Building wealth in the super environment
This webinar will discuss the rules around contributions and how to maximise super contribution opportunities. Register now.
LEGISLATION
Draft Div 296 regulations released for comment
Treasury has released draft regulations that support the Treasury Laws Amendment (Building a Stronger and Fairer Super System) Act 2026, providing detailed implementation rules for the new Div 296 tax regime.
The regulations establish comprehensive frameworks to:
- explain how super funds will attribute fund earnings to individuals
- set out how to calculate earnings for defined benefit interests
- specify the super interests that are excluded from the policy
- explain how the tax applies in a person's final year and
- set the adjustment factors for capital gains tax for large super funds.
Send you comments by 31 March to: [email protected]
Jurisdictions added for qualified GloBE taxes
Treasury has registered the Taxation (Multinational -- Global and Domestic Minimum Tax) (Qualified GloBE Taxes) Amendment (Measures No. 1) Determination 2026 (the Determination). The Determination align with the OECD's central record by adding certain jurisdictions that have a Qualified IIR, Qualified DMTT and QDMTT Safe Harbour Status to sections 5, 6 and 7 of the Taxation (Multinational -- Global and Domestic Minimum Tax) (Qualified GloBE Taxes) Determination 2025.
Date of effect: 21 March 2026.
RULINGS AND GUIDANCE
ATO Payday Super guidance – Draft LCR 2026/D1-D4
Four draft law companion rulings were released to provide detailed guidance on the following key aspects of the Payday Super changes commencing on 1 July 2026:
- Draft LCR 2026/D1 focuses on the existing concept of ordinary time earnings, which remains unchanged under Payday Super
- Draft LCR 2026/D2 details eligible contributions that employers can make to reduce or avoid the SGC
- Draft LCR 2026/D3 focuses on how the SGC is calculated and assessed
- Draft LCR 2026/D4 details application and transitional rules.
Decision Impact Statement - FCT v PepsiCo
The ATO has issued a Decision Impact Statement (DIS) outlining the ATO's view of the implications of the High Court's decision in FCT v PepsiCo Inc & Anor [2025] HCA 30.
In that case, a majority of the High Court found that the taxpayers (PepsiCo Inc and Stokely-Van Camp Inc (SVC)) were not liable to royalty withholding tax (RWT) nor to diverted profits tax (DPT).
CASES
Tax agent's registration cancellation set aside
A tax agent was considered to be a fit and proper person despite breaches of the Code of Professional Conduct, and therefore a decision to cancel his registration was set aside and replaced with a written caution.

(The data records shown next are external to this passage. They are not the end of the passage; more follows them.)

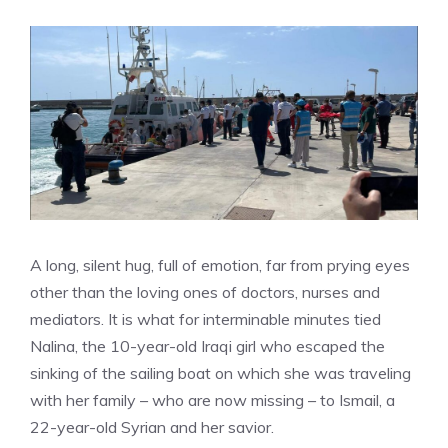
A long, silent hug, full of emotion, far from prying eyes
other than the loving ones of doctors, nurses and
mediators. It is what for interminable minutes tied
Nalina, the 10-year-old Iraqi girl who escaped the
sinking of the sailing boat on which she was traveling
with her family – who are now missing – to Ismail, a
22-year-old Syrian and her savior.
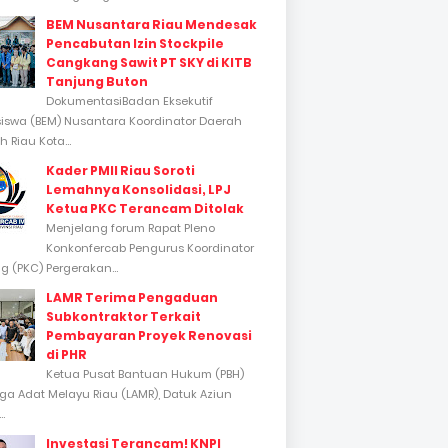
BEM Nusantara Riau Mendesak
Pencabutan Izin Stockpile
Cangkang Sawit PT SKY di KITB
Tanjung Buton
DokumentasiBadan Eksekutif
swa (BEM) Nusantara Koordinator Daerah
 Riau Kota...
Kader PMII Riau Soroti
Lemahnya Konsolidasi, LPJ
Ketua PKC Terancam Ditolak
Menjelang forum Rapat Pleno
Konkonfercab Pengurus Koordinator
 (PKC) Pergerakan...
LAMR Terima Pengaduan
Subkontraktor Terkait
Pembayaran Proyek Renovasi
di PHR
Ketua Pusat Bantuan Hukum (PBH)
a Adat Melayu Riau (LAMR), Datuk Aziun
..
Investasi Terancam! KNPI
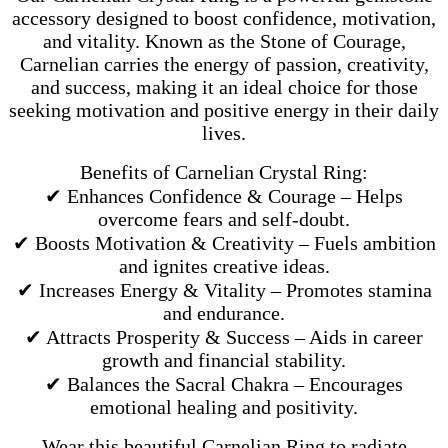
accessory designed to boost confidence, motivation,
and vitality. Known as the Stone of Courage,
Carnelian carries the energy of passion, creativity,
and success, making it an ideal choice for those
seeking motivation and positive energy in their daily
lives.
Benefits of Carnelian Crystal Ring:
✔ Enhances Confidence & Courage – Helps
overcome fears and self-doubt.
✔ Boosts Motivation & Creativity – Fuels ambition
and ignites creative ideas.
✔ Increases Energy & Vitality – Promotes stamina
and endurance.
✔ Attracts Prosperity & Success – Aids in career
growth and financial stability.
✔ Balances the Sacral Chakra – Encourages
emotional healing and positivity.
Wear this beautiful Carnelian Ring to radiate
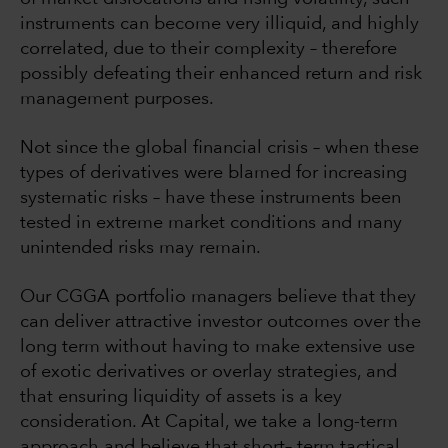
instruments can become very illiquid, and highly
correlated, due to their complexity – therefore
possibly defeating their enhanced return and risk
management purposes.
Not since the global financial crisis – when these
types of derivatives were blamed for increasing
systematic risks – have these instruments been
tested in extreme market conditions and many
unintended risks may remain.
Our CGGA portfolio managers believe that they
can deliver attractive investor outcomes over the
long term without having to make extensive use
of exotic derivatives or overlay strategies, and
that ensuring liquidity of assets is a key
consideration. At Capital, we take a long-term
approach and believe that short– term tactical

The ART took into account a range of factors, including: much of the non-compliance occurred or had its genesis in the period before Owen Stanley Free Free became a registered tax agent; he and his family had experienced significant health and personal difficulties; he had taken concrete steps to bring his affairs into order, with lodgements and those for associated entities now up to date; his remaining personal tax liability was modest (approximately $7,700) and subject to a payment plan; and there was no evidence of unsatisfactory conduct in relation to his clients. (Free and TPB [2026] ARTA 319, ART, Olding SM, 10 February 2026.)
Appeals updates
The Tax Practitioners Board has lodged a notice of appeal to the Federal Court from the ART decision in Free and TPB [2026] ARTA 319 (see above).